Dakikalar içinde Sasha yanıma geldiğinde ağlamaktan gözümde yaş kalmamıştı. Başım oldukça ağrıyordu. Elimde, yarıladığım içki şişesinin de etkisi vardı tabi.

"Ezgi!" diye seslendi bana Sasha. Ona döndüm ama ayağa kalkamadım.

"Sasha..." diye fısıldadım, sesim kısılmıştı.

"Evgin de anlatmadı ne olduğunu..." derken gözü elimdeki içki şişesine takıldı.

Gözlerini hayal kırıklığıyla kapattı ve sinirle sordu.

"Hani yasaktı sana?" dedi gözüyle elimdekini işaret ederek. Yüzünde hiçbir ifade yoktu ama sesinden sinirli olduğu anlaşılıyordu.

"Artık değil." dedim. "Bu kadar dayanabiliyormuşum işte."

Gözümden bir damla yaş düştü konuşurken.

"Hadi, gel. Bunları evde konuşacağız." dedi ve ben ona itiraz bile edemeden kolumdan tutup beni ayağa kaldırdı.

Elimdeki şişeyi yere attım, büyük kayalardan birine düştü ve paramparça oldu. Çıkardığı gürültü kulağımı tırmalamıştı.

Cam kırıkları.

"Ben kendim gelirim..." deyip arabama yönelmiştim ki Sasha beni engelledi.

"Hayır!" dedi endişeyle. "Daha yeni kaza geçirdin, zaten bu halde araba kullanamazsın."

Sasha'nın arabasıyla eve gelmiştik. Evgin evde değildi... Şu an birbirimizi görmememiz daha iyiydi.

Sasha salondaki koltuğa oturdu ve beni de yanına oturttu.

"Anlat bakalım, ne oldu size yine?" diye sordu ellerimi tutarak.

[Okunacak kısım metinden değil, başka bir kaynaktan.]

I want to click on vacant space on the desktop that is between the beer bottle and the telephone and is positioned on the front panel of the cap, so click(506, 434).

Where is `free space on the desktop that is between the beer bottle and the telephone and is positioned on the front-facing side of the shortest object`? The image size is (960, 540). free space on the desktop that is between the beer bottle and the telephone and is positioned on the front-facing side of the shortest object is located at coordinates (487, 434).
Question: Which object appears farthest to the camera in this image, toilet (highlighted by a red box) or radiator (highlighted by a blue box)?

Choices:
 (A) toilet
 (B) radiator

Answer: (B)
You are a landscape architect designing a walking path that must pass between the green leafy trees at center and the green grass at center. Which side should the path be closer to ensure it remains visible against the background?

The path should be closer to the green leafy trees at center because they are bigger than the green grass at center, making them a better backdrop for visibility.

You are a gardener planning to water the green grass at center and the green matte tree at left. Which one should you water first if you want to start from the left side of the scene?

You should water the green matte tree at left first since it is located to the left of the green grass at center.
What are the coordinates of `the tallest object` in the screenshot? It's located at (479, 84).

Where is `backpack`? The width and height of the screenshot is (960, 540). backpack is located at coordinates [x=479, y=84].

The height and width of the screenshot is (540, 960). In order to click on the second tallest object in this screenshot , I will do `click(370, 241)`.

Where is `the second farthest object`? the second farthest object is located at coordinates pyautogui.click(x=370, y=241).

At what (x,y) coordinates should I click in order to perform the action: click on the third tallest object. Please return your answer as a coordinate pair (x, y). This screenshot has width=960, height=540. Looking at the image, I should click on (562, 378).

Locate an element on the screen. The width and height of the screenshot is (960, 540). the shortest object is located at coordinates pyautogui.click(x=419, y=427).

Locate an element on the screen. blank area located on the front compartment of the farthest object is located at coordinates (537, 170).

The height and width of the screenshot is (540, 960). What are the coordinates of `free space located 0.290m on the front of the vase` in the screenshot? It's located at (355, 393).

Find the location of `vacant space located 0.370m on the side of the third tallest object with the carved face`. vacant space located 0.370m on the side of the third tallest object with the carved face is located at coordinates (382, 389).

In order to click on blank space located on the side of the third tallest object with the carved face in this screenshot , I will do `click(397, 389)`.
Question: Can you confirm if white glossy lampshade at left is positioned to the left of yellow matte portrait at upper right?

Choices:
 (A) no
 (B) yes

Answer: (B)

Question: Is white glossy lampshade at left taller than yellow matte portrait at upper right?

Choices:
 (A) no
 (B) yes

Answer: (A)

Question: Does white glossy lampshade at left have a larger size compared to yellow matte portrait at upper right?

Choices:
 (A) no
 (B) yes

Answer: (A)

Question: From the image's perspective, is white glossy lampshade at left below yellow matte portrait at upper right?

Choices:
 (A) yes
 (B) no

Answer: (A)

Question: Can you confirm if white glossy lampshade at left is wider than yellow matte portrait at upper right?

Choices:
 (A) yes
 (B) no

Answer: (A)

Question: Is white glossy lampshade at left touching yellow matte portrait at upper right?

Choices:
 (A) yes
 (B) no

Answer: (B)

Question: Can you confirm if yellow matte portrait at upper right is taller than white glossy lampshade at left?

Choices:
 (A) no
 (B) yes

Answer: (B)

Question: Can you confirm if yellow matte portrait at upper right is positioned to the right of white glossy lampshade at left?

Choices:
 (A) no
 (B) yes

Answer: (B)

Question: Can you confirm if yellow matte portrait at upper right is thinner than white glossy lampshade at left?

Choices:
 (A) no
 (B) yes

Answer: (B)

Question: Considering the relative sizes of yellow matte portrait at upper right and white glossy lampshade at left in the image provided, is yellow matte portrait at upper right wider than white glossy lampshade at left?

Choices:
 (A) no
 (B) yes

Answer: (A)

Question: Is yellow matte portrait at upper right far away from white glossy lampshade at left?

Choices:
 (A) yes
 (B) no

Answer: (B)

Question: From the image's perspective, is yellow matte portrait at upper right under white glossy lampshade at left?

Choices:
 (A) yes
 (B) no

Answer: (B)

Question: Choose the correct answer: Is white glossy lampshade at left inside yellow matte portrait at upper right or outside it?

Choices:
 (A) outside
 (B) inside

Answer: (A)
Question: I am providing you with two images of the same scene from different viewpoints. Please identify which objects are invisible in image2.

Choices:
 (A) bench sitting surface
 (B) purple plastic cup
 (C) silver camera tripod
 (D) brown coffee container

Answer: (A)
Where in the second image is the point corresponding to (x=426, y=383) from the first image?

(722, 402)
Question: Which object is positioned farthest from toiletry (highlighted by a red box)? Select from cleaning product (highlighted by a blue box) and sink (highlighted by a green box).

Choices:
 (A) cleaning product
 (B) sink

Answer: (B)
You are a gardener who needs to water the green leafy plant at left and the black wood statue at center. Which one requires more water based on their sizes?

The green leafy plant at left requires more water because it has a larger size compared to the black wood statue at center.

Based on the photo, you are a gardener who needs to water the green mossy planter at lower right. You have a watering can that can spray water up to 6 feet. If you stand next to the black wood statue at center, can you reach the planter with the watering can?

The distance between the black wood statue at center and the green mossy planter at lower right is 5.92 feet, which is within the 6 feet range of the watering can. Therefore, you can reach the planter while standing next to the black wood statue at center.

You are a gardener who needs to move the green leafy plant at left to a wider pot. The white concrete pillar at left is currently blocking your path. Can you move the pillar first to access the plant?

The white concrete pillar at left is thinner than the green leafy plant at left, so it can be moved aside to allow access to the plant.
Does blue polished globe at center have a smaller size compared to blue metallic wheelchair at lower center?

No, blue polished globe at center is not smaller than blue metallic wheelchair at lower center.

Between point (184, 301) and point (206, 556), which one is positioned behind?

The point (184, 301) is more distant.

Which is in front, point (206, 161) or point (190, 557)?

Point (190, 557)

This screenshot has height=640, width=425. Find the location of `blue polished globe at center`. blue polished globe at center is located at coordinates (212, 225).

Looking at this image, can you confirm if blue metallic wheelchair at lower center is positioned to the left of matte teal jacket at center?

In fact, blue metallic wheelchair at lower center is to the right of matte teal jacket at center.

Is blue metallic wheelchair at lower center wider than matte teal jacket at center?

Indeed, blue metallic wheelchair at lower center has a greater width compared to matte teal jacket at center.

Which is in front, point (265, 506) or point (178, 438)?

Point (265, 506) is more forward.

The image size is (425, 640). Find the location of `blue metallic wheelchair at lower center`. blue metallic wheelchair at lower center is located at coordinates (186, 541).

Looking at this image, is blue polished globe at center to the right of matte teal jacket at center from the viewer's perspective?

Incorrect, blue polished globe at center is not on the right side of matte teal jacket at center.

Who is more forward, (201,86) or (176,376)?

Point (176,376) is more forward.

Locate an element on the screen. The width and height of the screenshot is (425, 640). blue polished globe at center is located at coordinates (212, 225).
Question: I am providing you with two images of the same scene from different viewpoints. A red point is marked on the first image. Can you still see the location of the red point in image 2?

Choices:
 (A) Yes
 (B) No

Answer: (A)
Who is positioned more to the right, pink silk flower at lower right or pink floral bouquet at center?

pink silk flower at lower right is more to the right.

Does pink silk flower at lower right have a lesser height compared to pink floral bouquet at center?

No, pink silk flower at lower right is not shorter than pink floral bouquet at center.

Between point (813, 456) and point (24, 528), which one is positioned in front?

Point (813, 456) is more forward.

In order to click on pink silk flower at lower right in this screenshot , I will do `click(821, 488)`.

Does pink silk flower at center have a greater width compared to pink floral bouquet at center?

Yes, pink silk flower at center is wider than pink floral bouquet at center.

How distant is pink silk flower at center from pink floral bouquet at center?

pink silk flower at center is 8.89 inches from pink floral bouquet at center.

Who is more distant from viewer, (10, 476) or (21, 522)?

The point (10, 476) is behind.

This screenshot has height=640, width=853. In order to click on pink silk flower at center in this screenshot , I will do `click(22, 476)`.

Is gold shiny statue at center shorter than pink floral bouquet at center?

"Evgin..." dedim gözyaşlarımın arasından. "Evgin bana gizlice ilaç veriyormuş."

"Ne? Ne ilacı?" dedi şaşkınlıkla.

"Çocuğumuz olmasın diye..." dedim ve daha şiddetli ağlamaya başladım.

"Ezgi... Sende biliyorsun, bir süre-"

"Umurumda değil!" dedim sözünü keserek.

"Olmalı!" dedi. "Sen kendini hiçe sayarak gözün kapalı davranıyorsun. O senin iyiliğini düşünüyor."

Yorgunlukla kafamı Sasha'nın dizlerine koydum ve ayaklarımı uzattım.

"Seni anlıyorum... Ama sen de bizi anla." dedi saçlarımı okşayarak.

Cevap vermeden sadece gözlerimi kapattım ve her şeyin bir an önce yoluna girmesini diledim.